Na ciele zmarłego nie było śladów przemocy. Boryska oczywiście umarł śmiercią naturalną i umarł nagle. Kucał martwy w pobliżu dołu.

Ludzie, którzy odkryli zwłoki, byli pod wrażeniem lokalnych "demonów" kołymskich, którzy zgodnie z ich przypuszczeniem zagrozili człowiekowi, który znalazł najbogatszego złocistę. Przez setki kilometrów dookoła - ani jednej żywej duszy. Przy zwłokach Borisk nie ma absolutnie żadnych śladów wskazujących na to, że ktoś odwiedził to miejsce.

I - oto cud: cały dół, wbity przez poszukiwacza w ziemię, był ciasno, gęsto opleciony grubymi, szorstkimi nitkami. Nici zostały wciągnięte w jamę jak sznurki, wypełniając ją od góry do dołu jak pajęczyna. Przylegające do gałęzi krzewów szare nitki rozciągały się z dołu. Sięgnęli po ciało Boryki, również mocno go zaplecili.

Film promocyjny:

E. Ustiyev pisze w swojej książce: „Jak wszystko, co pozbawione jest widocznego znaczenia, ten delikatny ażurowy splot nici wydawał się złowieszczy i pełen tajemniczego znaczenia”.

Co zabiło Boriskę? Jakie nieznane siły ciągnęły cały dół jak pajęczyna z szorstkimi nitkami? Swoją drogą, skąd te siły wzięły wątki produkcji fabrycznej na kołymskiej puszczy? I dlaczego, można się zastanawiać, wplecili nitkami nie tylko dół, ale także ciało Boriska?

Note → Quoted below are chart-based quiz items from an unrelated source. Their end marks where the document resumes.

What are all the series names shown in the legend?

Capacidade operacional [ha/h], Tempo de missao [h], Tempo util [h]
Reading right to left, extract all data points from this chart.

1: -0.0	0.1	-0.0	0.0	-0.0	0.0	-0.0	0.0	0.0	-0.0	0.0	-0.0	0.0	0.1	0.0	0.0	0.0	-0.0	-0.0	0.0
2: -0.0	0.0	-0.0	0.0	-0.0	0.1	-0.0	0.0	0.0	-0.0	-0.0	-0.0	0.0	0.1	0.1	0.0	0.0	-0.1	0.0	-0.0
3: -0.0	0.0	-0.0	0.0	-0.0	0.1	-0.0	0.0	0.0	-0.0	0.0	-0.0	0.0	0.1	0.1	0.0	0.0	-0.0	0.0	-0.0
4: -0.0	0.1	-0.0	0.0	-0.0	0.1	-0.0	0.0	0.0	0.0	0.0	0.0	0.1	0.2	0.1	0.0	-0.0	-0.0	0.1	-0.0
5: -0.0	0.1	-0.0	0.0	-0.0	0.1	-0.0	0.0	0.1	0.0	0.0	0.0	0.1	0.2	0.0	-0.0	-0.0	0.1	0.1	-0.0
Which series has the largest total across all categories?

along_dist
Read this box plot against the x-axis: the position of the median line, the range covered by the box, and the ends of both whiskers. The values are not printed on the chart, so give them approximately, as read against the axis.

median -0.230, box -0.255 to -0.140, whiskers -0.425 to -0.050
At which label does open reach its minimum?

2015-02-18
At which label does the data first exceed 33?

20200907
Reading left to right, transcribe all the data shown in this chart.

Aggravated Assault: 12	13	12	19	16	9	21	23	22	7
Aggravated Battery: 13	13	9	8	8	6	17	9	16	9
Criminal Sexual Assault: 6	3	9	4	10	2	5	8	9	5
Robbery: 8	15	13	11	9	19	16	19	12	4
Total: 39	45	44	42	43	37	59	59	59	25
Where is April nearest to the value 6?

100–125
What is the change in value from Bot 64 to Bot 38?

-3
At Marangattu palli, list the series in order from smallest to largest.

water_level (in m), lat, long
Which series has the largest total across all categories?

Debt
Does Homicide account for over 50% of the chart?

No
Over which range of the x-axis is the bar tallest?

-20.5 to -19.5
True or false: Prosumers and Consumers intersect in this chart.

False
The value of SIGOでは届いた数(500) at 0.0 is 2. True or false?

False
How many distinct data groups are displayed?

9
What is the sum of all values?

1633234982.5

Być może związawszy go w tak dziwny sposób, a następnie zabili, chcieli przeszkodzić temu poszukiwaczowi w rozgłaszaniu wiadomości, że odkrył wreszcie potężne złoża metali szlachetnych w dorzeczu Kołyma?..

Nigdy nie dowiemy się prawdy o przyczynach, a przede wszystkim o tajemniczych okolicznościach śmierci Boryskiej… Historia rozwoju złóż złota na tym terenie rozpoczęła się jednak właśnie od płytkiego dołu wywierconego przez Boriskę tuż nad jednym z najbogatszych złóż złóż w Kotlinie Kołymskiej.